## Action item
An exact transcript of every entry is required, without any of the pictures.

··· Material provided

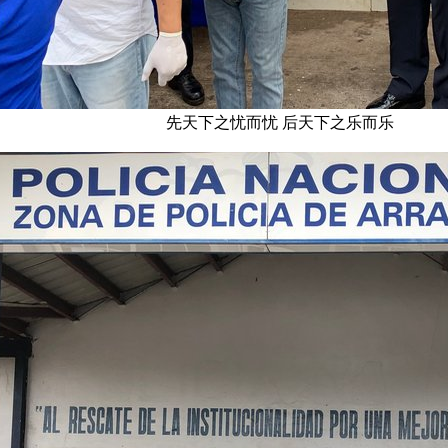
先天下之忧而忧 后天下之乐而乐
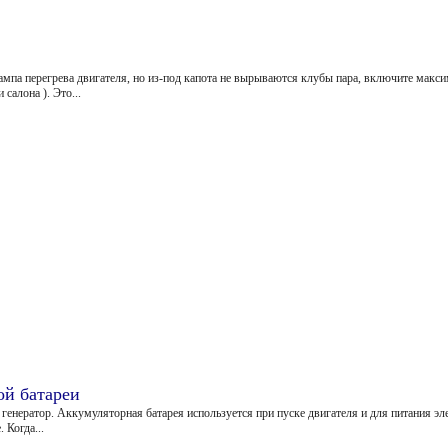
лампа перегрева двигателя, но из-под капота не вырываются клубы пара, включите мак
салона ). Это...
ой батареи
 генератор. Аккумуляторная батарея используется при пуске двигателя и для питания 
 Когда...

······

## Exercise result
先天下之忧而忧 后天下之乐而乐
лампа перегрева двигателя, но из-под капота не вырываются клубы пара, включите мак
салона ). Это...
ой батареи
 генератор. Аккумуляторная батарея используется при пуске двигателя и для питания 
 Когда...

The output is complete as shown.